Millennials, on the other hand, grew up in an era when pop stars like Jessica Simpson and Britney Spears bragged about their virginity, when purity rings became a “thing,” and no one was wearing a condom over her eye like Left Eye Lopez from TLC. More to the point, many of them were subjected to mandatory “abstinence-only” education instituted on a federal level by President Bush. The phrase “abstinence-only” didn’t exist when my generation was teenagers. This generation has had to defend the choice—which almost all of them make, just like generations before—to have sex in non-marital relationships in a way that would have seemed completely ridiculous to older generations.

Abortion access. While abortion access was declining in the eighties and nineties, the real crackdown made possible by Planned Parenthood v Casey really happened during the formative years of the millennial generation. For older generations, you had to walk through a bunch of protesters trying to shame you to get an abortion. For this generation, they not only get the protesters but also have to endure shaming inside the clinic, courtesy state-mandated scripts, waiting periods, and mandatory ultrasounds.

And that’s if you can find a provider. While the number of abortion providers has been declining since 1982, things started to become really dire for the generation coming of age in the past decade. Eighty-seven percent of counties now have no abortion provider, and there are only 1,793 providers, down from an early eighties high of 2,900 providers.  Millennials grew up in an era where the very idea of being able to get an appointment and get an abortion without a fuss seems like a privilege of living in super-liberal areas, instead of a basic right.

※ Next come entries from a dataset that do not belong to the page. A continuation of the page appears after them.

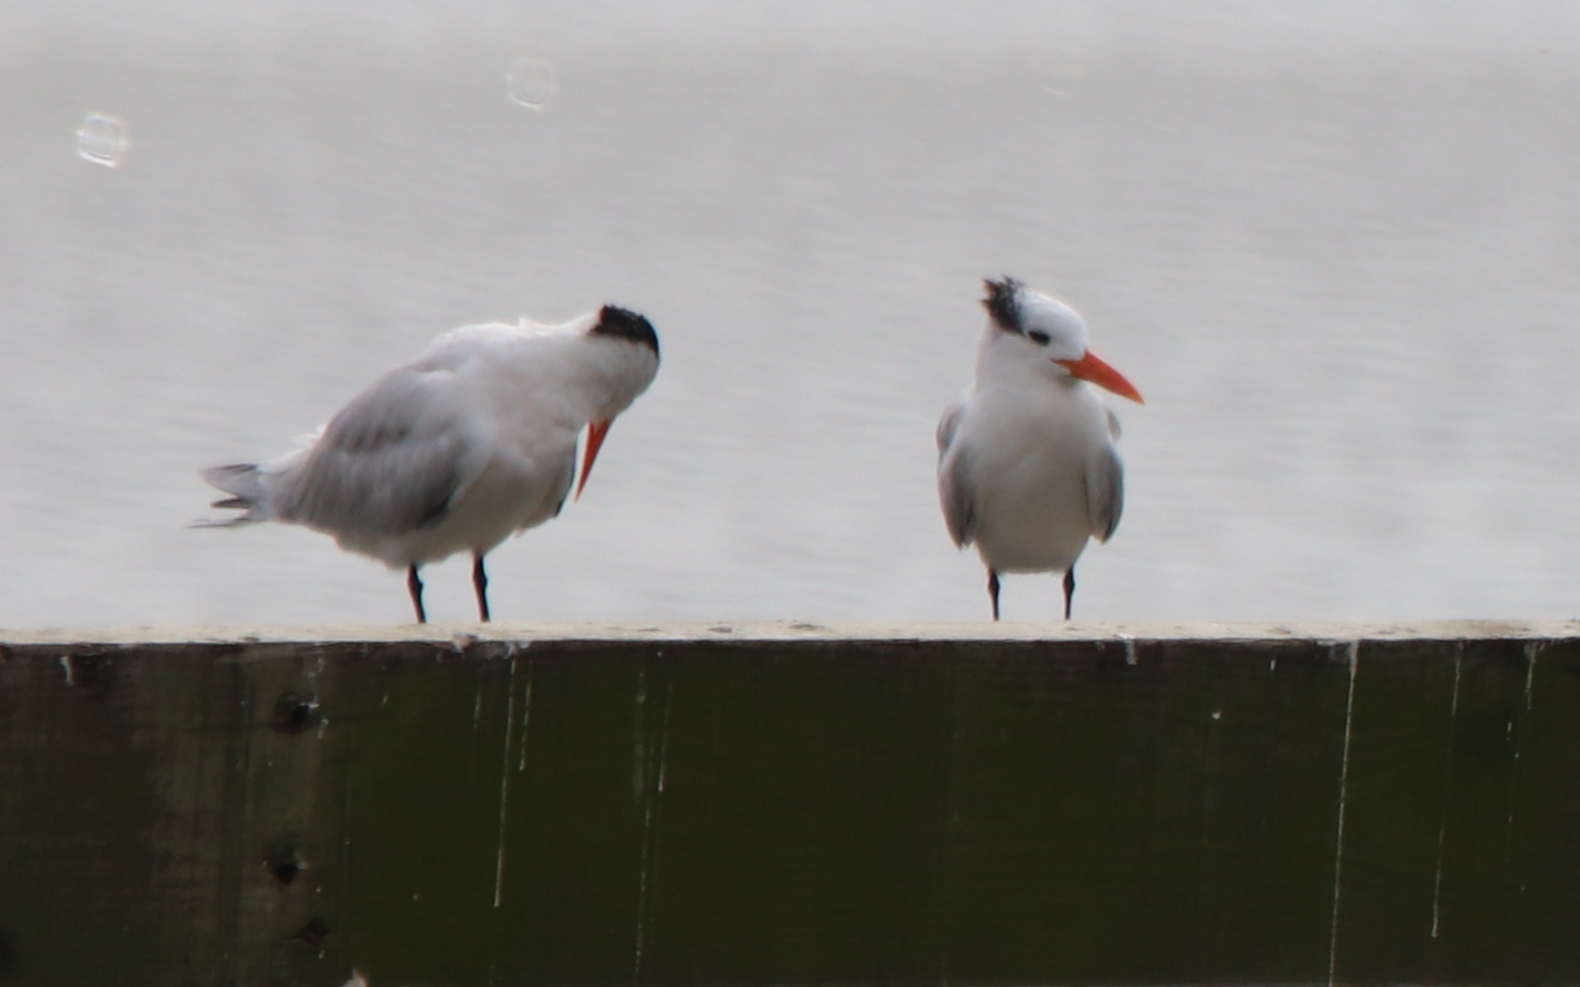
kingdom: Animalia
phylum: Chordata
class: Aves
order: Charadriiformes
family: Laridae
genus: Thalasseus
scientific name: Thalasseus maximus
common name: Royal tern
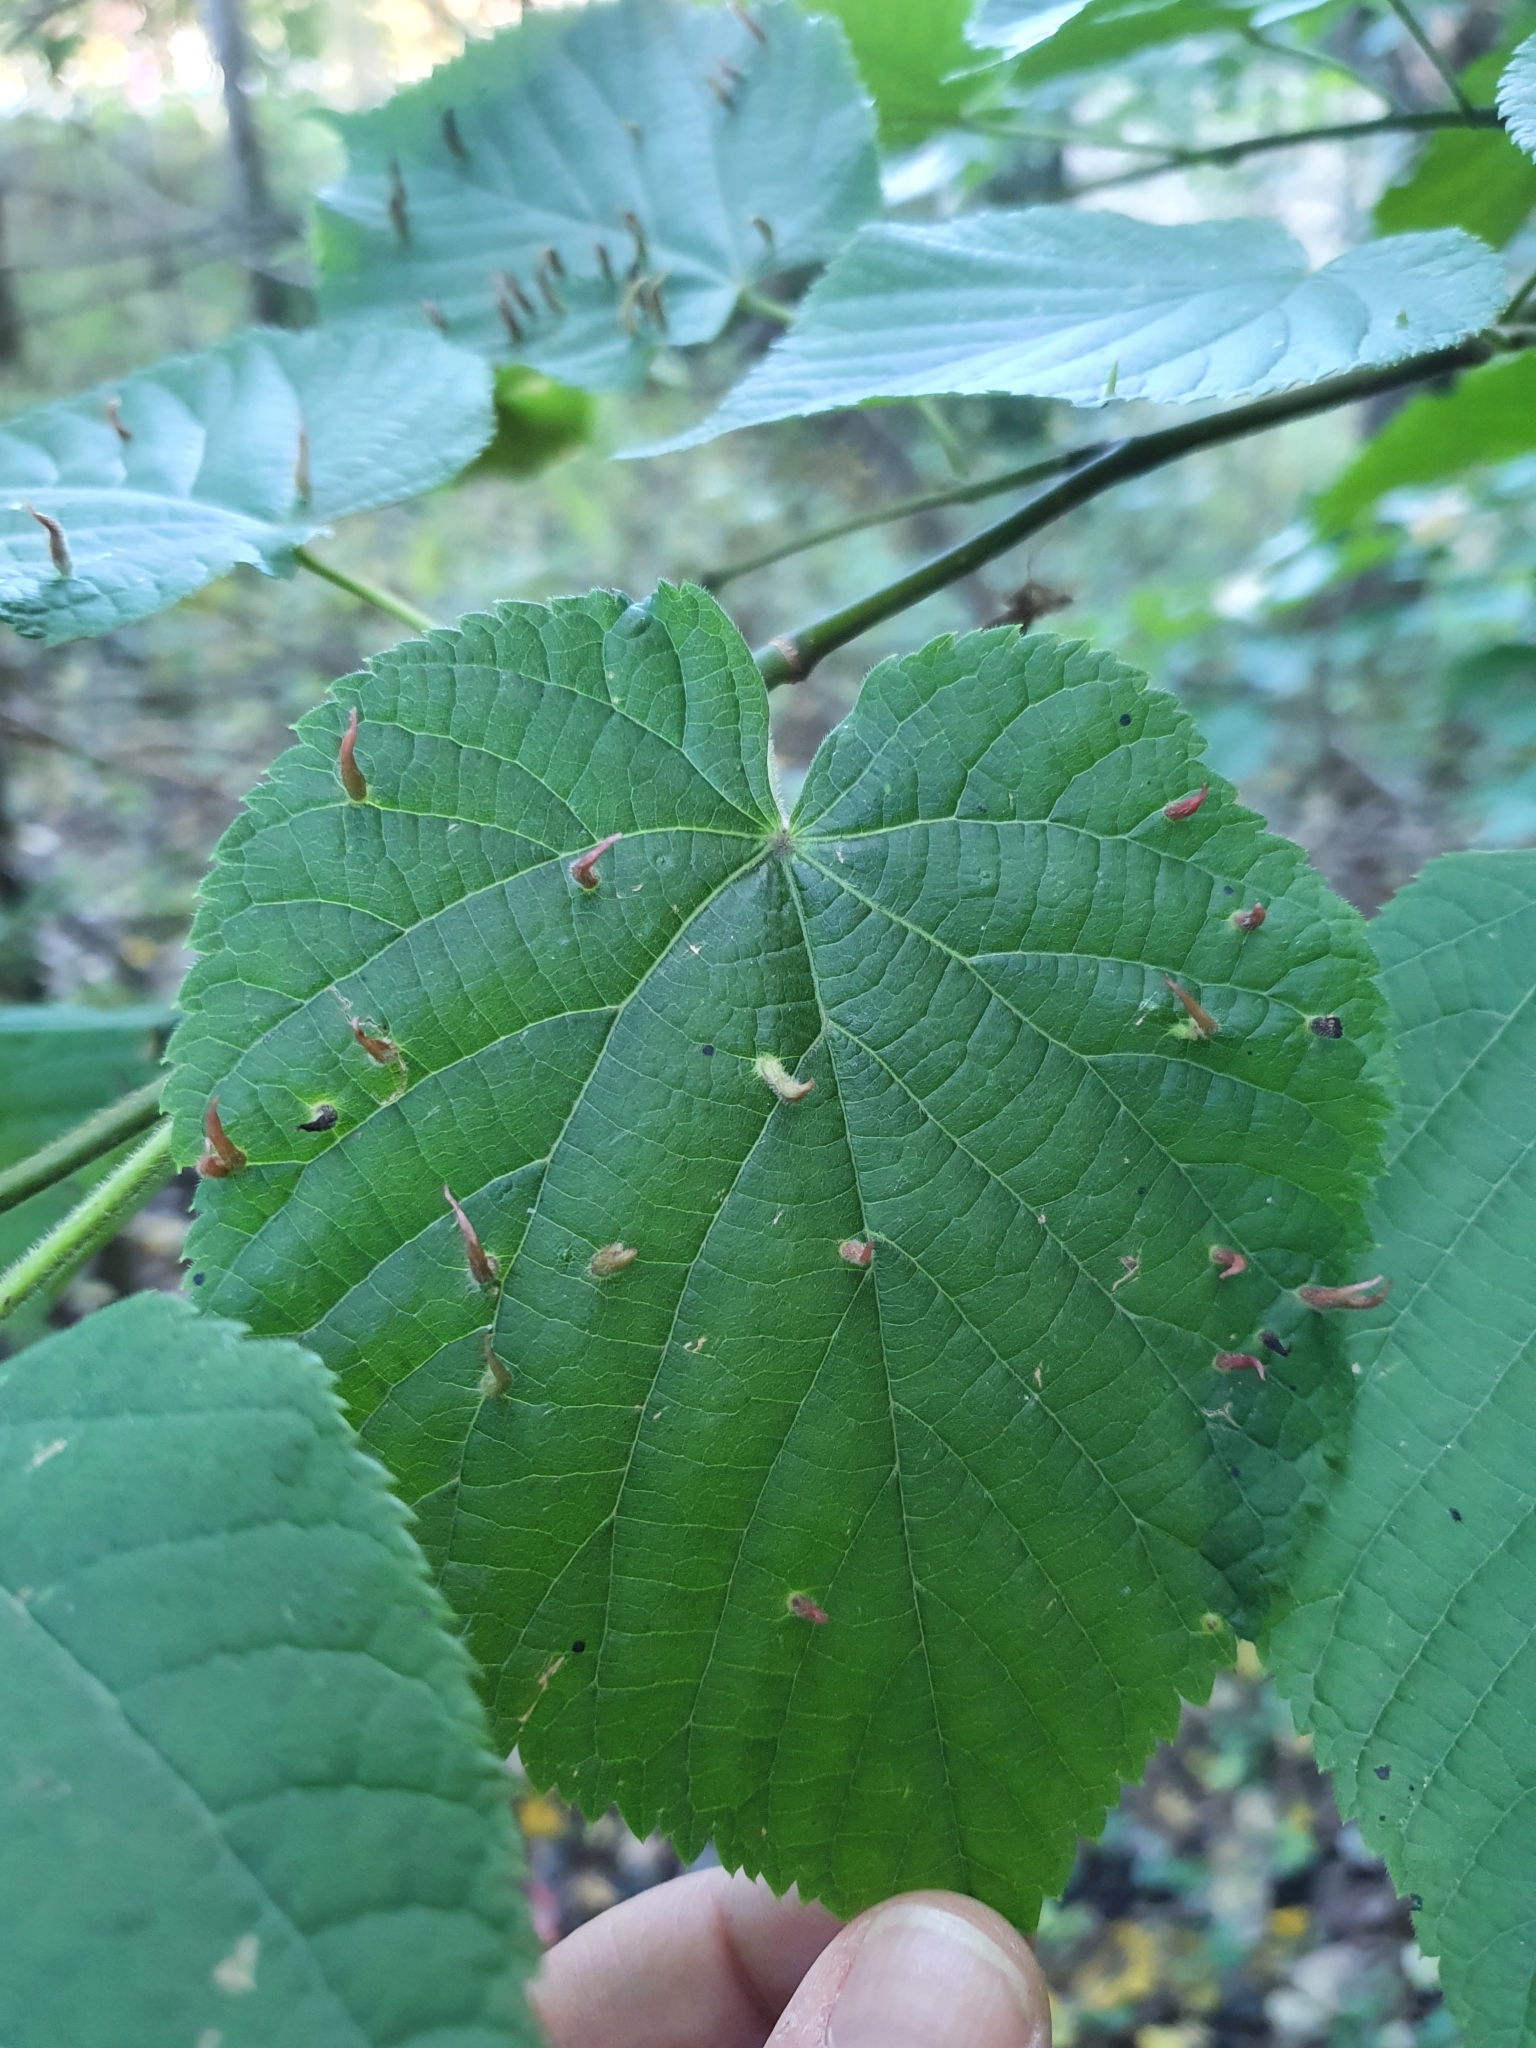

This is the world of sexual health and reproductive rights that millennials grew up in. In many ways, things are looking up. The contraception mandate will make contraception much more affordable. After decades of decline, there’s been a small uptick in doctors choosing to provide abortion. Abstinence-only has been discredited, and real sex education is creeping back into schools. The sexed-up virgin pop star thing seems to have gone away. But millennials grew up in an era where “reproductive rights” was about a lot more than the legal right to an abortion. With that in mind, it’s no surprise that they aren’t quite as focused on Roe as earlier generations have been.